Elsie (Diane Flacks) has been with her girlfriend for five years, but they haven’t had sex in months and she feels that it’s time to move on. Elsie is known for being a serial monogamist, jumping from one relationship to the next, without ever spending the time to work on herself or be single. And there’s also the nagging suspicion that it may also be a way for her to avoid having to really work on a relationship when it gets difficult.
After her break-up, Elsie is challenged to spend the next five months of her own, something that is immediately challenged when she meets DJ and photographer Lolli (Vanessa Dunn). Elsie feels a spark between them and immediately put herself into the middle of what is essentially a faux-relationship, but things quickly get complicated as she doesn’t really know what she wants – and the conflicting advice of her friends doesn’t help.

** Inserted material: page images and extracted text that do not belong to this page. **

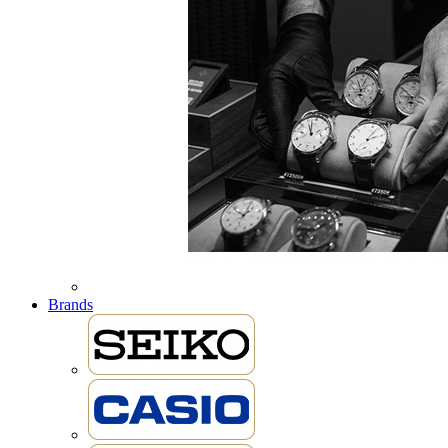
Brands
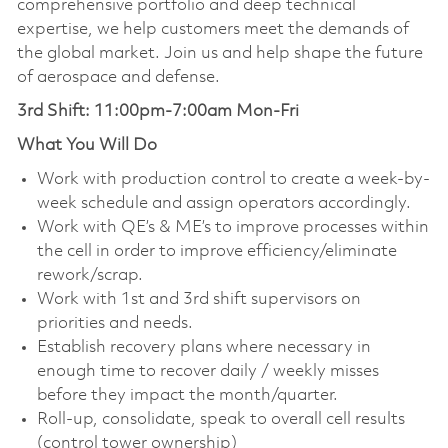
comprehensive portfolio and deep technical
expertise, we help customers meet the demands of
the global market. Join us and help shape the future
of aerospace and defense.
3rd Shift: 11:00pm-7:00am Mon-Fri
What You Will Do
Work with production control to create a week-by-
week schedule and assign operators accordingly.
Work with QE’s & ME’s to improve processes within
the cell in order to improve efficiency/eliminate
rework/scrap.
Work with 1st and 3rd shift supervisors on
priorities and needs.
Establish recovery plans where necessary in
enough time to recover daily / weekly misses
before they impact the month/quarter.
Roll-up, consolidate, speak to overall cell results
(control tower ownership)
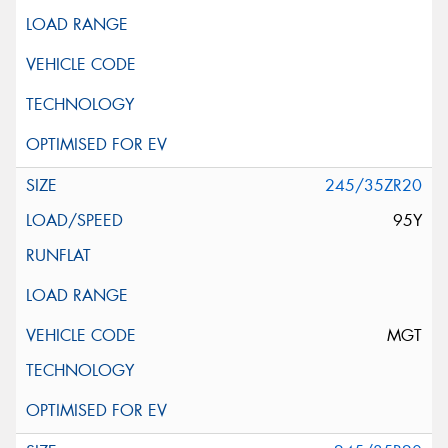
245/35ZR20
95Y
MGT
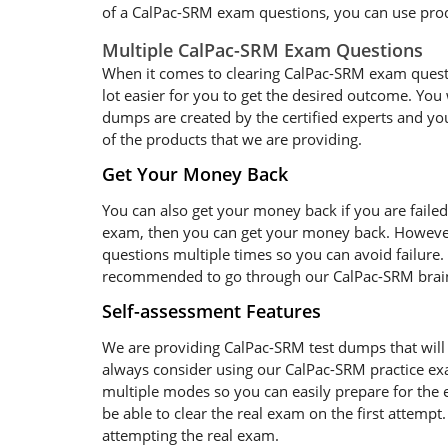
of a CalPac-SRM exam questions, you can use produ
Multiple CalPac-SRM Exam Questions
When it comes to clearing CalPac-SRM exam question
lot easier for you to get the desired outcome. You 
dumps are created by the certified experts and you
of the products that we are providing.
Get Your Money Back
You can also get your money back if you are faile
exam, then you can get your money back. However
questions multiple times so you can avoid failure. 
recommended to go through our CalPac-SRM braind
Self-assessment Features
We are providing CalPac-SRM test dumps that will 
always consider using our CalPac-SRM practice exa
multiple modes so you can easily prepare for the 
be able to clear the real exam on the first attempt
attempting the real exam.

This lesbian-themed Canadian rom-com is the sort of film that sets out to put a smile on your face and it does that with aplomb. Thanks to a generally light tone, a witty script and some good actors, it entertains while making a few salient points about modern relationships. It’s particularly interested in whether in the modern world relationships can become somewhat disposable – especially if you don’t have the ties of marriage and children, as well as if you underestimate the impact your actions might have on others.
Diane Flacks as Elsie has a pretty tough job, as the fact the character rather nonchalantly dumps her girlfriend of five years and then attempts to escape any of the fallout, could have made her an unpleasant character that you don’t particularly want to see redeemed. But thanks to the script and Flacks, you can understand where Elsie’s coming from and that she’s not being actively cruel, just naïve, self-absorbed and pretty confused about what her life is all about.
She is surrounded by some great women, all of whom have their own take on what Elsie should be doing, and many of whom are given space to be funny and interesting. Indeed, it’s the sort of film Hollywood needs to take note of, to prove to them that you don’t need men on-screen to make a good movie.
I have to admit that at the beginning I was wondering whether this was going to be one of those rare anti-rom coms, where the character was going to learn that she is actually able to be single and happy. Although it isn’t quite that (which is a little bit of a shame, to be honest), it’s still smart and funny, and the ending that it does come up with certainly makes sense, even if it is just a tiny bit convenient.